The Pope's health won't prevent him from attending the Toronto event, which is expected to attract more than 350,000 registered delegates, said Rev. Rosica. But it is uncertain whether the Pope will make any or all of the other trips planned for him this year.
"Toronto is clear. For the others, we shall see," Vatican spokesman Joaquin Navarro-Valls said after the Pope returned from a trying five-day trip to Azerbaijan and Bulgaria. "No decision has been made yet. Everything that has been confirmed is confirmed."
But he added: "Something that has been confirmed can be unconfirmed."
Organizers in Toronto are working to ensure the Pope will barely need to take a step from the moment he arrives July 25 to visit one of the largest events of its kind ever in Canada.
His accommodations will have no stairs of any kind, stages will be outfitted with hydraulic lifts and public appearances will take place behind the bulletproof glass dome aboard the specially outfitted Popemobile that went into service after a failed assassination attempt 21 years ago.
"He definitely will not be able to walk, which is why we have to put elevators in our stages and keep the distances that he ever has to walk to an absolute minimum," said Paul Kilbertus, director of communications for the World Youth Day in Toronto.
The Pope is scheduled to travel to Guatemala and Mexico before returning for a visit to his homeland in Poland. Throughout his 24-year papacy, the only trips postponed because of John Paul's health were a 1994 visit to New York after the pontiff broke his leg and a trip to Armenia in 1999 because he had the flu.

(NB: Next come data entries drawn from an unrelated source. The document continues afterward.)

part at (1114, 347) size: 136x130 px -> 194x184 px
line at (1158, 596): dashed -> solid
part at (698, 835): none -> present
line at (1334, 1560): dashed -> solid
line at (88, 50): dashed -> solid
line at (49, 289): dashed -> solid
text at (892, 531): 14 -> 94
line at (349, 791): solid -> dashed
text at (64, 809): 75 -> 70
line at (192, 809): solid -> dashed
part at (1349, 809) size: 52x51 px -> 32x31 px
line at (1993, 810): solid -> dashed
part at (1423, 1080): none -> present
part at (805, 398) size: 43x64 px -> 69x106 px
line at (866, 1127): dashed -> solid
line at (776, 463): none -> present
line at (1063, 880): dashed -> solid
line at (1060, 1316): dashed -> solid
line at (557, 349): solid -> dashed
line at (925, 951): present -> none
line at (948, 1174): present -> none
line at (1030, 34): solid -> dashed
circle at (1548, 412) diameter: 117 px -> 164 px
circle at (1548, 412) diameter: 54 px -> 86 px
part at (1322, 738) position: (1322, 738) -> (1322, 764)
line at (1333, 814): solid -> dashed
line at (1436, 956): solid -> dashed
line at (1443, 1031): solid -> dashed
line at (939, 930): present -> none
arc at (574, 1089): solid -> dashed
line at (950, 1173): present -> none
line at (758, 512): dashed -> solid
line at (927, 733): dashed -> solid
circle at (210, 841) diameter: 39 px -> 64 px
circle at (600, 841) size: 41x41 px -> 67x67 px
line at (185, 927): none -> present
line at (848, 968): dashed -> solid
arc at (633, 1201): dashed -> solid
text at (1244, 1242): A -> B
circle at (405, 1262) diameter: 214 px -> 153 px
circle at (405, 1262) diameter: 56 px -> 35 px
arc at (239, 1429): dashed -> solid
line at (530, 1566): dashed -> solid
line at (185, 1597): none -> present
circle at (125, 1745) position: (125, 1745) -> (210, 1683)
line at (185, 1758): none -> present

The lack of scheduled events after these visits has prompted some to speculate he will retire.
While Rev. Rosica said the Pope could resign, he doubts it would happen because "the body is slow, the mind is very clear and the heart is still on fire and I would be very surprised."
Six popes have resigned, but none has done so for reasons of health or age. Pope Gregory XII was the last to resign in 1415 in an attempt to end the Great Western Schism.